§ Study text

<<<<

And so we can look at these psalms and read them informed with a New Testament perspective that says Christ was the ultimate fulfillment of God's promise that is expressed in Psalm 91. What is, I would ask you, what is the greatest danger that ultimately you face? Is it not what we just sang about, about passing through death onto the other side of whatever lies beyond the grave?

Is it not the greatest threat? Is it not not knowing what happens to us when we die? Is it not our greatest need to be delivered in that dire moment, to be delivered decisively from the clutches of Satan and from the judgment of God? And that is what Christ has done. He has loved us and he delivers us at that most crucial moment, and we enjoy the promise of that now as we trust in him and his righteousness for our salvation. Well, with all of those things in mind then, when you have a biblical perspective on life, a biblical perspective on death, when you have an appreciation of these promises of God, when you have an appreciation for who Christ is and what he has done for us, then all of that builds a momentum of praise and worship and thanksgiving and gratitude in your heart that requires you, that brings you to a point where you want to thank God for being so good to you when you were so desperately lost beforehand. And that's what Psalm 92 does, the godly respond with thanksgiving and praise to the goodness of God. Now, Psalm 92 tells us that it was especially aimed, the inscription tells us that it was especially aimed for Sabbath worship in Old Testament times. Look at that inscription there at the beginning that says a psalm, a song for the Sabbath day. Now, the biblical authorities, the scholars tell us that after the exile, Psalm 92 was read on Saturday morning during their worship time after the exile.

>>>>

§ To-do item A
Repeat word for word the part of the sermon on Psalms 91 and 92 that begins at the words "And so we can" and ends after "beyond the grave?".
§ To-do item B
Carry the sermon on Psalms 91 and 92 forward from its final sentence.

§ Records supplied
<<<<

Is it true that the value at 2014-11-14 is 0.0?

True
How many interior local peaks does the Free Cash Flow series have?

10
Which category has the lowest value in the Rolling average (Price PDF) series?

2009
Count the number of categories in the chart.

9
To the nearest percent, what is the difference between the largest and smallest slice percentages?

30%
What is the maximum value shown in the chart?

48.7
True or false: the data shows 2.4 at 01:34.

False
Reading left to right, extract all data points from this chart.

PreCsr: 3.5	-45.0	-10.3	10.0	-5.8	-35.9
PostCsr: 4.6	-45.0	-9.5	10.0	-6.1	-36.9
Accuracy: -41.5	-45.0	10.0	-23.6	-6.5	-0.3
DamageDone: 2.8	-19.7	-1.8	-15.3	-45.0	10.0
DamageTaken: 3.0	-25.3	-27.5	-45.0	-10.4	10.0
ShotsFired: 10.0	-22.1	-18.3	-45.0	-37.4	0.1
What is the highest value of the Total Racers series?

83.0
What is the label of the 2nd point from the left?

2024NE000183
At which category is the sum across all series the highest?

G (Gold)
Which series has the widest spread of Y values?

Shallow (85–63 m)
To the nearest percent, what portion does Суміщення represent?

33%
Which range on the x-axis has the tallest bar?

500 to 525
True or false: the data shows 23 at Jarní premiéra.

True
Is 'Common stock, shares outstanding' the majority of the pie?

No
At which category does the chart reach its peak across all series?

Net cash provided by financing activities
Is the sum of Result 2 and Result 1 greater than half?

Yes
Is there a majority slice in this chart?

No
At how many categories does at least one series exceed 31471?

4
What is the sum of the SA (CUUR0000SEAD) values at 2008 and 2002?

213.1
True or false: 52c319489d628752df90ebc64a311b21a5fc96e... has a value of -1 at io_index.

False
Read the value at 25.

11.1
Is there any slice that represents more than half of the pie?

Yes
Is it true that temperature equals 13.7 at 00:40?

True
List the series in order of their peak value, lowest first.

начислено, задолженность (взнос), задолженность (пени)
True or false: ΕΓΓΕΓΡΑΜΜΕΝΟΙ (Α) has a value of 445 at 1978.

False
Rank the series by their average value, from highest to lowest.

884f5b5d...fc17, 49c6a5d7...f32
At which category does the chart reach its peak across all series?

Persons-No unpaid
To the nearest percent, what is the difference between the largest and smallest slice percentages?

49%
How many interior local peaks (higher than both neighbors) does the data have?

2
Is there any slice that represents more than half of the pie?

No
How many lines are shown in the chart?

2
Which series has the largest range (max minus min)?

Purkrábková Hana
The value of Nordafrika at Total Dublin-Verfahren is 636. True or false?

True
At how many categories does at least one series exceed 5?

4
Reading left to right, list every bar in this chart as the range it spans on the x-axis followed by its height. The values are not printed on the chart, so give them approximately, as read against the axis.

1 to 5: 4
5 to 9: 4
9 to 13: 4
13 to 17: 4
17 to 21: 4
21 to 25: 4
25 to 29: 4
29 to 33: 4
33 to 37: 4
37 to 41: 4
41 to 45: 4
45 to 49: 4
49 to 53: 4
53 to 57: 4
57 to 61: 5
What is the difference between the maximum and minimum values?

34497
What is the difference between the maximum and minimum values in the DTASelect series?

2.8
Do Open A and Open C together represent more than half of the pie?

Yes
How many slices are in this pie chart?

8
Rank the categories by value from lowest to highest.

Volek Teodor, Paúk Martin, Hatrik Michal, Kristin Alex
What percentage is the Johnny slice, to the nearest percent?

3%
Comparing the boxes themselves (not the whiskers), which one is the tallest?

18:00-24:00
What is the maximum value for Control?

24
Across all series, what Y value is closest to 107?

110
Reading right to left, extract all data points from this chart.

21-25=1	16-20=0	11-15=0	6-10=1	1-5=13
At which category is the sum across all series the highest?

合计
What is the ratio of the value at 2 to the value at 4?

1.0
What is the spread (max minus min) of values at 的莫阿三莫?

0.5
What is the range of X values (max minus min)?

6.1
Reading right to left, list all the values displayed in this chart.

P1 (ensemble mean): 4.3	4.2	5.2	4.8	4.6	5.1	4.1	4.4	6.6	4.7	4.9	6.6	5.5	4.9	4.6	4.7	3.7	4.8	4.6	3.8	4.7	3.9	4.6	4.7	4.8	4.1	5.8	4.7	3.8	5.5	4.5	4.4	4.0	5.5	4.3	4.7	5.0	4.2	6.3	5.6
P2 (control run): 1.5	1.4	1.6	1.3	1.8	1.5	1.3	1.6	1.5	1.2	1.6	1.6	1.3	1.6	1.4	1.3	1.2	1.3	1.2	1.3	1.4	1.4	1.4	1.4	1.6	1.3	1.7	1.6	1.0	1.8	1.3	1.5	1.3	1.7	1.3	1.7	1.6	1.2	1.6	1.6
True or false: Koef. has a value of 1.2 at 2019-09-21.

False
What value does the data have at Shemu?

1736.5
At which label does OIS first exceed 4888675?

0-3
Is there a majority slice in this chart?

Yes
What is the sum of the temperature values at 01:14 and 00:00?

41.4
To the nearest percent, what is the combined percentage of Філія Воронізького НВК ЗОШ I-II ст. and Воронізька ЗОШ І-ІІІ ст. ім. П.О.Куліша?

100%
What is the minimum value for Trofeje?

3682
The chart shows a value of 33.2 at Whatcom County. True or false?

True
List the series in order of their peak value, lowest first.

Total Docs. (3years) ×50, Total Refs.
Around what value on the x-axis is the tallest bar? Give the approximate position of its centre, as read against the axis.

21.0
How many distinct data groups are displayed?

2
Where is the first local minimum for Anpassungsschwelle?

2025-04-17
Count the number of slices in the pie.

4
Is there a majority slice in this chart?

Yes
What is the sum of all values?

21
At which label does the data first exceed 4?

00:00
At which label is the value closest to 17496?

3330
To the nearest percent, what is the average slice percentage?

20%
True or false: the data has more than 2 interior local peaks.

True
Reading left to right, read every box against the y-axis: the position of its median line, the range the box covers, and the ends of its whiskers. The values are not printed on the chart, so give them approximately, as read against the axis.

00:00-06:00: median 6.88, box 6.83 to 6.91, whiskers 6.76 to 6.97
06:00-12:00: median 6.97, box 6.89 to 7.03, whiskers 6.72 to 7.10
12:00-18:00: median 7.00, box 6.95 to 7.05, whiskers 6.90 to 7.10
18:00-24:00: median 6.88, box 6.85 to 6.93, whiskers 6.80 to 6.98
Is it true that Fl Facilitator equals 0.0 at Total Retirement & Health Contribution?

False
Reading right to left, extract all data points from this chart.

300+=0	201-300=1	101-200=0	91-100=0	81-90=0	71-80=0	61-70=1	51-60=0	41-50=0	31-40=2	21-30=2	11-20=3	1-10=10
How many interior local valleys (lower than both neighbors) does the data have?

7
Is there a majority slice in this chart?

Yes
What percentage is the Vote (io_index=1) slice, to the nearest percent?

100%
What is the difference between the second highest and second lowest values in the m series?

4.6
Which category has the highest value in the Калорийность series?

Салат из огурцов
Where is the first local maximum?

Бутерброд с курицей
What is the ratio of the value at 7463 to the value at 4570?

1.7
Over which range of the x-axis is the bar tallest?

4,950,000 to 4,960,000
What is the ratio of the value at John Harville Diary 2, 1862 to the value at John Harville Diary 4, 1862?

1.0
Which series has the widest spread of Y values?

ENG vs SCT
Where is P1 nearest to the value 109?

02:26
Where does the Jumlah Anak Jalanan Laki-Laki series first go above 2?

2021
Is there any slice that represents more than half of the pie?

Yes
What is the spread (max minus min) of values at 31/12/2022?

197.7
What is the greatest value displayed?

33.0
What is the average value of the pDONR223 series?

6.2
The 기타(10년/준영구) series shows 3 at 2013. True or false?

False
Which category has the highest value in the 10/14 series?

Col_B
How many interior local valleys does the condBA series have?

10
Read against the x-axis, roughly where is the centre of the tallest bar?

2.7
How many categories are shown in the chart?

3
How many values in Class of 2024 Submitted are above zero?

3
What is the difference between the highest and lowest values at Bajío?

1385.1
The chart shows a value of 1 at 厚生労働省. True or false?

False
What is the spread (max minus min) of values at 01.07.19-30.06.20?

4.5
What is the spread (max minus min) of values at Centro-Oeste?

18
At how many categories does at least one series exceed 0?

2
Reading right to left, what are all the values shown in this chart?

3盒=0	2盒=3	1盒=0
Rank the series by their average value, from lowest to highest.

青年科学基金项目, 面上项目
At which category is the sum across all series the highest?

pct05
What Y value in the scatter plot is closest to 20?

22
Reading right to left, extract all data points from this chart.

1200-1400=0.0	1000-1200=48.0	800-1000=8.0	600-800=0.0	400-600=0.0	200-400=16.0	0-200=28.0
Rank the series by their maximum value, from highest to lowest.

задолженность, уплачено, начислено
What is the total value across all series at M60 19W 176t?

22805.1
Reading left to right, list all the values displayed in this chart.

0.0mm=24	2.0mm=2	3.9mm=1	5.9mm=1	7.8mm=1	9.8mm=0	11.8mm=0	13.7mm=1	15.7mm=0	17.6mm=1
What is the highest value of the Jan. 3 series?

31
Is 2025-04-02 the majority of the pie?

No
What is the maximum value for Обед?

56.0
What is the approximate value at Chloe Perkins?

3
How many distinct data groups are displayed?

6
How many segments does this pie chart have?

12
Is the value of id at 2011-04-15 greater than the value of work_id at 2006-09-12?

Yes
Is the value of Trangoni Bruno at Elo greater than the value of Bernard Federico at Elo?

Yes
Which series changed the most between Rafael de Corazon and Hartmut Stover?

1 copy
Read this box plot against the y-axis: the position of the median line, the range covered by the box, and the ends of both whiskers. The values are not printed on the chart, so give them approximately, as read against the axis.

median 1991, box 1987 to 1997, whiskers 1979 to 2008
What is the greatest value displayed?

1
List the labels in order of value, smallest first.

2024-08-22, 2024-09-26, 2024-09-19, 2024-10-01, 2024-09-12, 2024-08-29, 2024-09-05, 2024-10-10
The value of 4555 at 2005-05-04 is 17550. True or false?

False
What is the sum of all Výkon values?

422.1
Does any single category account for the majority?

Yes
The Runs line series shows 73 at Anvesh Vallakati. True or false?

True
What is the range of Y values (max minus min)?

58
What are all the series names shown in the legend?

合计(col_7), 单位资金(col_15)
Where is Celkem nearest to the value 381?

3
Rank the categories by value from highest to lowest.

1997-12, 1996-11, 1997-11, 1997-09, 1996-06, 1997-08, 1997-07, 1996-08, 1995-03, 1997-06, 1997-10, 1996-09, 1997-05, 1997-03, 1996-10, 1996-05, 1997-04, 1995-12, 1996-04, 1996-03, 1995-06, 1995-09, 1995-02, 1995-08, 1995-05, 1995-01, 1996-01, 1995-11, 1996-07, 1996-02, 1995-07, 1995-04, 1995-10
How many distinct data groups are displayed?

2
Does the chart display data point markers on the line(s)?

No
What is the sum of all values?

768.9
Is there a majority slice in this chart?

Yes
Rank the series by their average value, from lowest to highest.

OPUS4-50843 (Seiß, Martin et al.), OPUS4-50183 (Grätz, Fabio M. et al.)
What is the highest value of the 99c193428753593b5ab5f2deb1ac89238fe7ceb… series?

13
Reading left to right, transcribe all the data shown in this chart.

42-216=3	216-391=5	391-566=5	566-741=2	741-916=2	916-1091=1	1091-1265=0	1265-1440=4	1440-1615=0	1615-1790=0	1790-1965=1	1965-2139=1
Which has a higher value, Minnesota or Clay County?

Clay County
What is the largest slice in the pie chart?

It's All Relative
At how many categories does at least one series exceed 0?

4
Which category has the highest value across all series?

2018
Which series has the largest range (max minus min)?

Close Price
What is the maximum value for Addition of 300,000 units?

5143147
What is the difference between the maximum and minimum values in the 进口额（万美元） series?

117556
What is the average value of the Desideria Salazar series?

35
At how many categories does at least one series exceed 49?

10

>>>>

§ Written reply A
And so we can look at these psalms and read them informed with a New Testament perspective that says Christ was the ultimate fulfillment of God's promise that is expressed in Psalm 91. What is, I would ask you, what is the greatest danger that ultimately you face? Is it not what we just sang about, about passing through death onto the other side of whatever lies beyond the grave?

§ Written reply B
One commentator says this, it was sung in the morning when, on the offering of the first lamb, the wine was poured out as a drink offering unto the Lord. And so this psalm was read in the, as they entered into worship, as they entered into the first motions of worship, this was setting their mind toward worship and giving them a proper framework to think about worship as the temple service proceeded. Now, I just want to help you understand that in, sort of in like manner, this is why we try to, at Truth Community Church, we try to open with reading Scripture every time we come together. We realize that we come in and life has scattered our thoughts and we need to be able to come and to focus and to let the Word of God call us out of our worldly endeavors and our worldly troubles and our worldly preoccupations to call us out of that and to reorient our mind to the praise and the worship of God. We come in order to serve God and we come to give God our praise when we gather together and we need the help of His Word in order to do that.

If we don't refresh ourselves with His Word, we're going to fall short in the process. And even when we gather together on Tuesdays after long days like this, it's good for us to come back to God's Word and to be called out of the preoccupations of the day and say, oh yes, this is the purpose of life, this is why I exist, this is my heart's greatest treasure, to give praise and honor to my God and to my Christ who loved me and gave Himself up for me. Now, with those things in mind, what you find are three different kinds of praise that are expressed as you work your way through this psalm. Three different kinds of praise, three different aspects of praise, you might say. And the first one is the praise of music.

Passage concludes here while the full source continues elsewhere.